19. Opt-In Agreement for
Pornography
3. Agreements outside formal legal frameworks capitalising on
their intermediary role. Sleep-walking into censorship state?
• Opt-in agreement between UK government and major ISPs.
• access to content that is pornographic is blocked unless a
broadband user “opts in” with its provider to access such
sites;
• The Government has also stated its intentions to extend the
opt-in filter to extremist sites.
• Companies such as BT have implemented such filters under
the framework of parental controls, where new users now
must opt-in to a variety of content, ranging from obscene
content, to content featuring nudity, drugs and alcohol, self
harm and dating sites.
20. Fourth Wave: Back to
Basics?
European Commission COM(2011) 942
• Four types of uncertainty highlighted in European
Commission Communication COM(2011) 942:
• Definitions;
• Conditions (actual knowledge)
• Notice and takedown
• Obligations to monitor
• Suggests a horizontal framework for notice and
takedown procedures across Europe.
• Purpose is to address diverging approaches across Europe
(industry, statutory and case-law).
21. Fourth Wave: Back to
Basics?
• Key Issues:
• Too much regulation from too many directions all with slight
variations on the standard of liability.
• A struggle between soft forms of governance (via agreement,
voluntary commitment) and targeted regulation.
• On a more fundamental level, intermediary liability is at once
its own subject/legal regime and a subset of various legal
subjects:
• how do you identify the line when there is such variation in
scenarios, offenses, communication mediums, technology.
• The pursuit of uniformity, transparency.
22. Fourth Wave: Back to
Basics?
• Specific issues for notice and takedown regimes:
• What does notice mean?
• Knowledge?
• Moderation?
• Host?
• Notion of intermediary as neutral party: What does neutrality mean (is
automation neutral?)- and how does that impact how one frames their
liability/obligations.
• Where we are going? Movement away from CDA and ECD to more
nuanced forms of governance:
• Notice and notice: general immunity for hosts where have not modified
content, pass on complaints to alleged wrongdoer, remove content only
at request of court or wrongdoer.
• Defamation Act website operators defence (flawed but evolving).
23. Fourth Wave: Back to
Basics?
• Back to Basics?
• Look at how the slippery slope and community notions of
responsibility have been explored elsewhere.

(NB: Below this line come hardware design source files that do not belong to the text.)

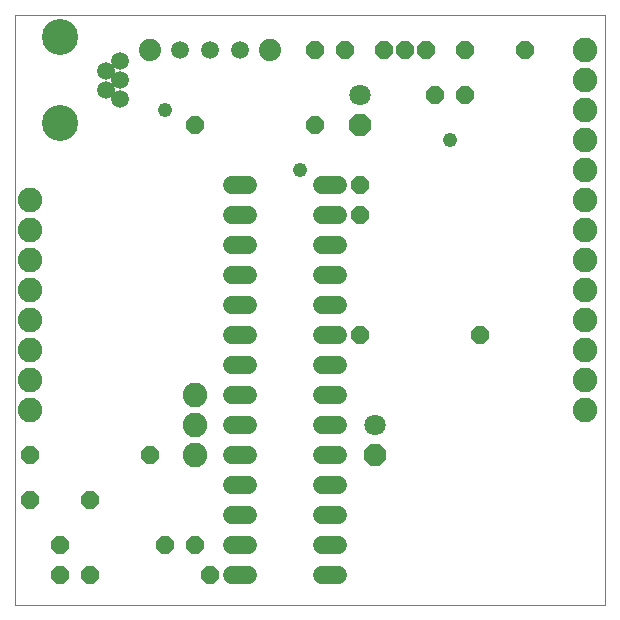
<source format=gbs>
G75*
%MOIN*%
%OFA0B0*%
%FSLAX25Y25*%
%IPPOS*%
%LPD*%
%AMOC8*
5,1,8,0,0,1.08239X$1,22.5*
%
%ADD10C,0.00000*%
%ADD11OC8,0.06000*%
%ADD12C,0.08200*%
%ADD13C,0.06000*%
%ADD14C,0.05950*%
%ADD15C,0.07400*%
%ADD16OC8,0.05950*%
%ADD17C,0.12020*%
%ADD18C,0.07100*%
%ADD19OC8,0.07100*%
%ADD20C,0.04762*%
D10*
X0013667Y0031998D02*
X0013667Y0228849D01*
X0210517Y0228849D01*
X0210517Y0031998D01*
X0013667Y0031998D01*
D11*
X0028667Y0041998D03*
X0038667Y0041998D03*
X0028667Y0051998D03*
X0018667Y0081998D03*
X0058667Y0081998D03*
X0063667Y0051998D03*
X0073667Y0051998D03*
X0078667Y0041998D03*
X0128667Y0121998D03*
X0128667Y0161998D03*
X0128667Y0171998D03*
X0113667Y0191998D03*
X0113667Y0216998D03*
X0123667Y0216998D03*
X0136667Y0216998D03*
X0143667Y0216998D03*
X0150667Y0216998D03*
X0153667Y0201998D03*
X0163667Y0201998D03*
X0168667Y0121998D03*
X0073667Y0191998D03*
D12*
X0018667Y0166998D03*
X0018667Y0156998D03*
X0018667Y0146998D03*
X0018667Y0136998D03*
X0018667Y0126998D03*
X0018667Y0116998D03*
X0018667Y0106998D03*
X0018667Y0096998D03*
X0073667Y0091998D03*
X0073667Y0081998D03*
X0073667Y0101998D03*
X0203667Y0096998D03*
X0203667Y0106998D03*
X0203667Y0116998D03*
X0203667Y0126998D03*
X0203667Y0136998D03*
X0203667Y0146998D03*
X0203667Y0156998D03*
X0203667Y0166998D03*
X0203667Y0176998D03*
X0203667Y0186998D03*
X0203667Y0196998D03*
X0203667Y0206998D03*
X0203667Y0216998D03*
D13*
X0121267Y0171998D02*
X0116067Y0171998D01*
X0116067Y0161998D02*
X0121267Y0161998D01*
X0121267Y0151998D02*
X0116067Y0151998D01*
X0116067Y0141998D02*
X0121267Y0141998D01*
X0121267Y0131998D02*
X0116067Y0131998D01*
X0121267Y0131998D01*
X0121267Y0121998D02*
X0116067Y0121998D01*
X0116067Y0111998D02*
X0121267Y0111998D01*
X0121267Y0101998D02*
X0116067Y0101998D01*
X0116067Y0091998D02*
X0121267Y0091998D01*
X0121267Y0081998D02*
X0116067Y0081998D01*
X0116067Y0071998D02*
X0121267Y0071998D01*
X0121267Y0061998D02*
X0116067Y0061998D01*
X0116067Y0051998D02*
X0121267Y0051998D01*
X0121267Y0041998D02*
X0116067Y0041998D01*
X0091267Y0041998D02*
X0086067Y0041998D01*
X0086067Y0051998D02*
X0091267Y0051998D01*
X0091267Y0061998D02*
X0086067Y0061998D01*
X0086067Y0071998D02*
X0091267Y0071998D01*
X0091267Y0081998D02*
X0086067Y0081998D01*
X0086067Y0091998D02*
X0091267Y0091998D01*
X0091267Y0101998D02*
X0086067Y0101998D01*
X0086067Y0111998D02*
X0091267Y0111998D01*
X0091267Y0121998D02*
X0086067Y0121998D01*
X0086067Y0131998D02*
X0091267Y0131998D01*
X0091267Y0141998D02*
X0086067Y0141998D01*
X0086067Y0151998D02*
X0091267Y0151998D01*
X0091267Y0161998D02*
X0086067Y0161998D01*
X0086067Y0171998D02*
X0091267Y0171998D01*
D14*
X0088667Y0216998D03*
X0078667Y0216998D03*
X0068667Y0216998D03*
X0048745Y0213297D03*
X0044021Y0210148D03*
X0048745Y0206998D03*
X0044021Y0203849D03*
X0048745Y0200699D03*
D15*
X0058667Y0216998D03*
X0098667Y0216998D03*
D16*
X0163667Y0216998D03*
X0183667Y0216998D03*
X0038667Y0066998D03*
X0018667Y0066998D03*
D17*
X0028667Y0192628D03*
X0028667Y0221368D03*
D18*
X0128667Y0201998D03*
X0133667Y0091998D03*
D19*
X0133667Y0081998D03*
X0128667Y0191998D03*
D20*
X0108667Y0176998D03*
X0063667Y0196998D03*
X0158667Y0186998D03*
M02*

</source>
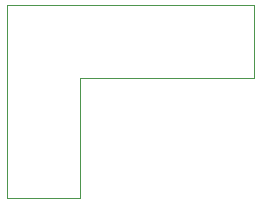
<source format=gbr>
%TF.GenerationSoftware,KiCad,Pcbnew,7.0.8*%
%TF.CreationDate,2024-05-05T13:27:43-04:00*%
%TF.ProjectId,n64amp,6e363461-6d70-42e6-9b69-6361645f7063,rev?*%
%TF.SameCoordinates,Original*%
%TF.FileFunction,Profile,NP*%
%FSLAX46Y46*%
G04 Gerber Fmt 4.6, Leading zero omitted, Abs format (unit mm)*
G04 Created by KiCad (PCBNEW 7.0.8) date 2024-05-05 13:27:43*
%MOMM*%
%LPD*%
G01*
G04 APERTURE LIST*
%TA.AperFunction,Profile*%
%ADD10C,0.100000*%
%TD*%
G04 APERTURE END LIST*
D10*
X32936678Y-18262800D02*
X18230078Y-18262800D01*
X18230078Y-19177200D01*
X18230078Y-28422800D01*
X12032478Y-28422800D01*
X12032478Y-12166800D01*
X12083278Y-12116000D01*
X32936678Y-12115802D01*
X32936678Y-18262800D01*
M02*

</source>
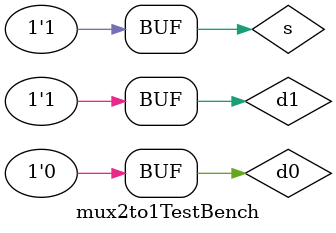
<source format=v>
module mux2to1 (
    d0, d1, s, y
);
input d0, d1, s;
output y;

wire sbar, w1, w2;

not g1(sbar, s);
and g2(w1, d0, sbar);
and g3(w2, d1, s);
or g4(y, w1, w2);
    
endmodule

module mux2to1TestBench;
reg d0, d1, s;
wire y;

mux2to1 i(d0, d1, s, y);

initial begin
    s=1'b0; d0=1'b0; d1=1'b0;

    $monitor("Time: %0t d0=%b d1=%b s=%b y=%b", $time, d0, d1, s, y);
    #5 s=1'b0; d0=1'b1; d1=1'b0;
    #5 s=1'b0; d0=1'b0; d1=1'b1;
    #5 s=1'b1; d0=1'b1; d1=1'b0;
    #5 s=1'b1; d0=1'b0; d1=1'b1;
end
endmodule
</source>
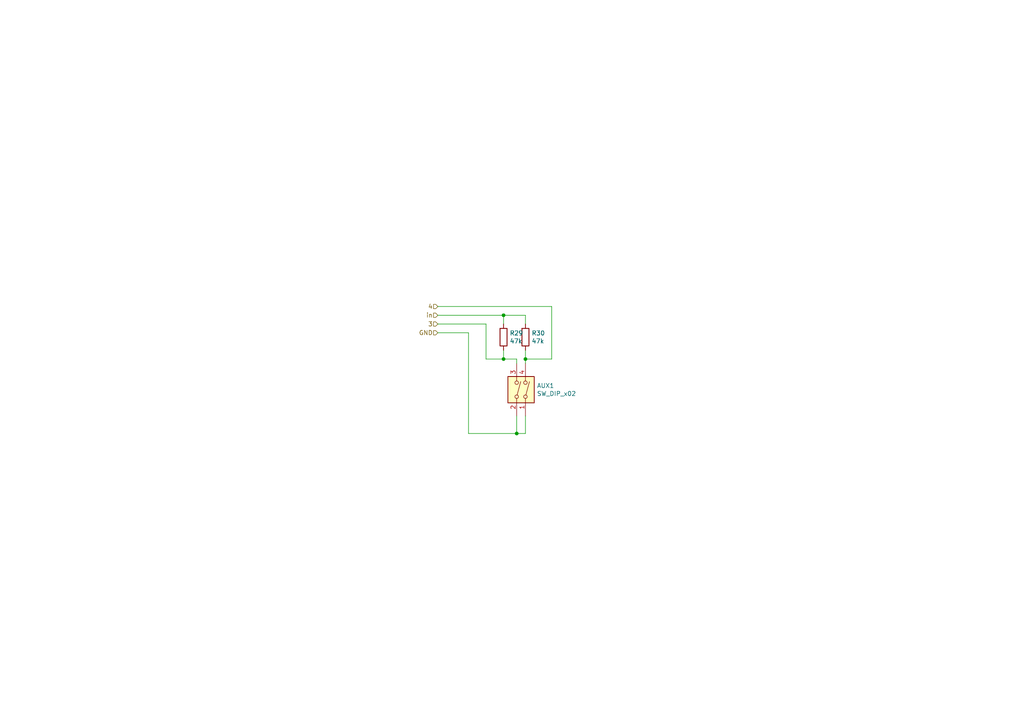
<source format=kicad_sch>
(kicad_sch (version 20211123) (generator eeschema)

  (uuid 4f4ab962-6e70-4971-ae23-958966ef17ed)

  (paper "A4")

  

  (junction (at 146.05 104.14) (diameter 0) (color 0 0 0 0)
    (uuid 178a0599-f8f8-4d1d-a2d8-1e00960e32f6)
  )
  (junction (at 152.4 104.14) (diameter 0) (color 0 0 0 0)
    (uuid 3c8b7e30-aa16-446e-af0f-6f1e6ab673a1)
  )
  (junction (at 149.86 125.73) (diameter 0) (color 0 0 0 0)
    (uuid 83647c59-324c-44ac-9954-7f5aebe5e64c)
  )
  (junction (at 146.05 91.44) (diameter 0) (color 0 0 0 0)
    (uuid e40df1c6-2f69-4bbf-83f3-ce144c87cbe9)
  )

  (wire (pts (xy 152.4 91.44) (xy 152.4 93.98))
    (stroke (width 0) (type default) (color 0 0 0 0))
    (uuid 0d024de1-295c-40f6-93cd-06fe669e22b0)
  )
  (wire (pts (xy 152.4 125.73) (xy 152.4 120.65))
    (stroke (width 0) (type default) (color 0 0 0 0))
    (uuid 137d50c0-32d3-4658-9f8d-e90a1f1bf906)
  )
  (wire (pts (xy 140.97 104.14) (xy 146.05 104.14))
    (stroke (width 0) (type default) (color 0 0 0 0))
    (uuid 32a01367-6bb8-4e64-9922-cbf7133498bd)
  )
  (wire (pts (xy 135.89 125.73) (xy 149.86 125.73))
    (stroke (width 0) (type default) (color 0 0 0 0))
    (uuid 476fdb0e-6a36-47a0-958b-c85359067086)
  )
  (wire (pts (xy 146.05 91.44) (xy 146.05 93.98))
    (stroke (width 0) (type default) (color 0 0 0 0))
    (uuid 597348d1-a4fd-46e1-be48-a03e3d3165c4)
  )
  (wire (pts (xy 149.86 125.73) (xy 152.4 125.73))
    (stroke (width 0) (type default) (color 0 0 0 0))
    (uuid 5ca89a98-d0ce-4dfa-a66f-09c29740431b)
  )
  (wire (pts (xy 160.02 104.14) (xy 152.4 104.14))
    (stroke (width 0) (type default) (color 0 0 0 0))
    (uuid 5f24ef0b-180c-46bf-9b44-914e0988e012)
  )
  (wire (pts (xy 152.4 101.6) (xy 152.4 104.14))
    (stroke (width 0) (type default) (color 0 0 0 0))
    (uuid 7d01a854-104e-4d47-95d7-f30a2af6a872)
  )
  (wire (pts (xy 152.4 104.14) (xy 152.4 105.41))
    (stroke (width 0) (type default) (color 0 0 0 0))
    (uuid 7ea0b5f5-30f0-4db8-a3ac-b9dc28f803cf)
  )
  (wire (pts (xy 149.86 120.65) (xy 149.86 125.73))
    (stroke (width 0) (type default) (color 0 0 0 0))
    (uuid 813e85f8-f42e-4fcb-ac0e-ec7e17ef0bf3)
  )
  (wire (pts (xy 140.97 93.98) (xy 140.97 104.14))
    (stroke (width 0) (type default) (color 0 0 0 0))
    (uuid 8f1d42a8-3ac4-4a43-8aae-8de20ece3df6)
  )
  (wire (pts (xy 135.89 96.52) (xy 135.89 125.73))
    (stroke (width 0) (type default) (color 0 0 0 0))
    (uuid 92f467c9-fbfd-4137-9d97-f4f320a7088a)
  )
  (wire (pts (xy 160.02 88.9) (xy 160.02 104.14))
    (stroke (width 0) (type default) (color 0 0 0 0))
    (uuid 9c0d4cbe-ae53-44e5-aa9f-138fb4c793f6)
  )
  (wire (pts (xy 127 88.9) (xy 160.02 88.9))
    (stroke (width 0) (type default) (color 0 0 0 0))
    (uuid a22f24f3-c993-4fc4-9726-7d7c3a344e80)
  )
  (wire (pts (xy 127 96.52) (xy 135.89 96.52))
    (stroke (width 0) (type default) (color 0 0 0 0))
    (uuid b317cd66-d138-412d-b5d9-7d2047ea862f)
  )
  (wire (pts (xy 146.05 104.14) (xy 149.86 104.14))
    (stroke (width 0) (type default) (color 0 0 0 0))
    (uuid bd9c304c-3d42-4f52-8afa-70955474e753)
  )
  (wire (pts (xy 146.05 91.44) (xy 152.4 91.44))
    (stroke (width 0) (type default) (color 0 0 0 0))
    (uuid d68fc4a4-3a27-4331-9eba-20639201b4c0)
  )
  (wire (pts (xy 149.86 104.14) (xy 149.86 105.41))
    (stroke (width 0) (type default) (color 0 0 0 0))
    (uuid d8bf3b02-026d-4fcc-9ecc-010662bdd44b)
  )
  (wire (pts (xy 146.05 101.6) (xy 146.05 104.14))
    (stroke (width 0) (type default) (color 0 0 0 0))
    (uuid f4076273-93f6-4d3a-8a32-5b816c02c84e)
  )
  (wire (pts (xy 127 93.98) (xy 140.97 93.98))
    (stroke (width 0) (type default) (color 0 0 0 0))
    (uuid f9082d30-2d2b-4abe-b3bd-ecf4aaa16d8f)
  )
  (wire (pts (xy 127 91.44) (xy 146.05 91.44))
    (stroke (width 0) (type default) (color 0 0 0 0))
    (uuid fb0f5843-8d9c-4c9a-bb53-fa4500247cb3)
  )

  (hierarchical_label "4" (shape input) (at 127 88.9 180)
    (effects (font (size 1.27 1.27)) (justify right))
    (uuid 501066e5-2b71-4f73-8c60-17b465168d56)
  )
  (hierarchical_label "3" (shape input) (at 127 93.98 180)
    (effects (font (size 1.27 1.27)) (justify right))
    (uuid 683f5cd8-1014-4b9a-91d2-58e3953ae5e0)
  )
  (hierarchical_label "in" (shape input) (at 127 91.44 180)
    (effects (font (size 1.27 1.27)) (justify right))
    (uuid 6d9013aa-f105-4c6f-af95-b4bb3d977722)
  )
  (hierarchical_label "GND" (shape input) (at 127 96.52 180)
    (effects (font (size 1.27 1.27)) (justify right))
    (uuid 86893d61-570e-48c0-9776-ebe2651eae86)
  )

  (symbol (lib_id "Device:R") (at 152.4 97.79 0) (unit 1)
    (in_bom yes) (on_board yes)
    (uuid 86669b38-8795-40e7-a200-1499b897676d)
    (property "Reference" "R30" (id 0) (at 154.178 96.6216 0)
      (effects (font (size 1.27 1.27)) (justify left))
    )
    (property "Value" "47k" (id 1) (at 154.178 98.933 0)
      (effects (font (size 1.27 1.27)) (justify left))
    )
    (property "Footprint" "Resistor_SMD:R_0603_1608Metric_Pad0.98x0.95mm_HandSolder" (id 2) (at 150.622 97.79 90)
      (effects (font (size 1.27 1.27)) hide)
    )
    (property "Datasheet" "~" (id 3) (at 152.4 97.79 0)
      (effects (font (size 1.27 1.27)) hide)
    )
    (pin "1" (uuid e5439349-abe3-4eaa-b7b5-8826ce2e2058))
    (pin "2" (uuid 97ad036d-267b-4771-9e65-5ebcafc09c35))
  )

  (symbol (lib_id "Switch:SW_DIP_x02") (at 149.86 113.03 270) (mirror x) (unit 1)
    (in_bom yes) (on_board yes)
    (uuid 9be5e7e1-d73b-4f12-b065-02381adf07b3)
    (property "Reference" "AUX1" (id 0) (at 155.702 111.8616 90)
      (effects (font (size 1.27 1.27)) (justify left))
    )
    (property "Value" "SW_DIP_x02" (id 1) (at 155.702 114.173 90)
      (effects (font (size 1.27 1.27)) (justify left))
    )
    (property "Footprint" "Button_Switch_THT:SW_DIP_SPSTx02_Slide_9.78x7.26mm_W7.62mm_P2.54mm" (id 2) (at 149.86 113.03 0)
      (effects (font (size 1.27 1.27)) hide)
    )
    (property "Datasheet" "~" (id 3) (at 149.86 113.03 0)
      (effects (font (size 1.27 1.27)) hide)
    )
    (pin "1" (uuid cfd02b13-6e6c-409e-9b95-fd00aeafd9b0))
    (pin "2" (uuid 5ce5bc47-f9dd-4525-b9e0-7ffdc15484e6))
    (pin "3" (uuid cea8622f-68e1-46b4-acee-5da0ef23e49c))
    (pin "4" (uuid 6e5280c9-0ccf-4e95-b903-da80e38bad74))
  )

  (symbol (lib_id "Device:R") (at 146.05 97.79 0) (unit 1)
    (in_bom yes) (on_board yes)
    (uuid e3d19030-0cbe-484c-8f72-bbc326680df7)
    (property "Reference" "R29" (id 0) (at 147.828 96.6216 0)
      (effects (font (size 1.27 1.27)) (justify left))
    )
    (property "Value" "47k" (id 1) (at 147.828 98.933 0)
      (effects (font (size 1.27 1.27)) (justify left))
    )
    (property "Footprint" "Resistor_SMD:R_0603_1608Metric_Pad0.98x0.95mm_HandSolder" (id 2) (at 144.272 97.79 90)
      (effects (font (size 1.27 1.27)) hide)
    )
    (property "Datasheet" "~" (id 3) (at 146.05 97.79 0)
      (effects (font (size 1.27 1.27)) hide)
    )
    (pin "1" (uuid 5e187ed2-b6f7-4d82-8e20-e8ead4bc53dc))
    (pin "2" (uuid 56112bfa-6812-427e-86fc-2dd377dfce52))
  )
)

</source>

• Slippery slope examined by i.e. Eugen Volokh
• Human rights perspective:
• HR allow flexibility in determining obligations that flow from them.
• Draw from normative and moral underpinnings of rights to address
administration of conflict by intermediaries.
• Due process:
• Private Dispute Resolution for e-commerce disputes to inform
content-based disputes?
• Understand intermediary liability as its own subject matter.
• International framework? Soft law standards or treaty?